++++ Exercise materials ++++

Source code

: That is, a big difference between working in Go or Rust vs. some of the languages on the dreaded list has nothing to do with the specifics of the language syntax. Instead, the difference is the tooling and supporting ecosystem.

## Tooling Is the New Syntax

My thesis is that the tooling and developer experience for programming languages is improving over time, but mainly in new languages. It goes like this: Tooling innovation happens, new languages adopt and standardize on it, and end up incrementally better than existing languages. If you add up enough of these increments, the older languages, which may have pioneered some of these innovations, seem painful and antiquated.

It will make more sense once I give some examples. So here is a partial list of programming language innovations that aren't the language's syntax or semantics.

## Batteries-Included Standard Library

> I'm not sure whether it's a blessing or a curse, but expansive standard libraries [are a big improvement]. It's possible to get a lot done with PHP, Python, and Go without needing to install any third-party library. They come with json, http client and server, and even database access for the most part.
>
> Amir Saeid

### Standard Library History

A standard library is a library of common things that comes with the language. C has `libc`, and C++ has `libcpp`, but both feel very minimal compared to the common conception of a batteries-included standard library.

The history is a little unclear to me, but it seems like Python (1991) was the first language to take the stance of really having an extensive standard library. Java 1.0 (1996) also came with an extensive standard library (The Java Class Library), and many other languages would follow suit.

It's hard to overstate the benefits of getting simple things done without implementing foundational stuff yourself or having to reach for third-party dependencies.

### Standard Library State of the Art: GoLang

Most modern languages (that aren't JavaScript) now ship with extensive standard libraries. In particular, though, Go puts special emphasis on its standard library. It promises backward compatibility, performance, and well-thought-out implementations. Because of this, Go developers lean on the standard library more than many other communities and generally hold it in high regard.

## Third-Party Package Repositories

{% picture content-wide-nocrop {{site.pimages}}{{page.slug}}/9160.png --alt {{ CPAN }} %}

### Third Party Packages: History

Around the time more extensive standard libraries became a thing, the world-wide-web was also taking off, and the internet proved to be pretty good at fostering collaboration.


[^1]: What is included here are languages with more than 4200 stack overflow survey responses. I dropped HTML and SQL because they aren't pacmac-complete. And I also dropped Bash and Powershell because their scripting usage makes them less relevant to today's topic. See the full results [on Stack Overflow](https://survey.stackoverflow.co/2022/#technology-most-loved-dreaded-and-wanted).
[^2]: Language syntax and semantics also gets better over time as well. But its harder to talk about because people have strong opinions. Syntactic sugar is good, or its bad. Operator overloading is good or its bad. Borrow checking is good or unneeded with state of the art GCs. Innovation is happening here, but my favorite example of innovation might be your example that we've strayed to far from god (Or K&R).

++++

» **Try it**: Taking the entries above, write out exactly the lines starting with the line containing "and supporting ecosystem." and going on through the line containing "## Tooling Is the New Syntax", both included, and nothing else.

» **Solved problem**:
: That is, a big difference between working in Go or Rust vs. some of the languages on the dreaded list has nothing to do with the specifics of the language syntax. Instead, the difference is the tooling and supporting ecosystem.

## Tooling Is the New Syntax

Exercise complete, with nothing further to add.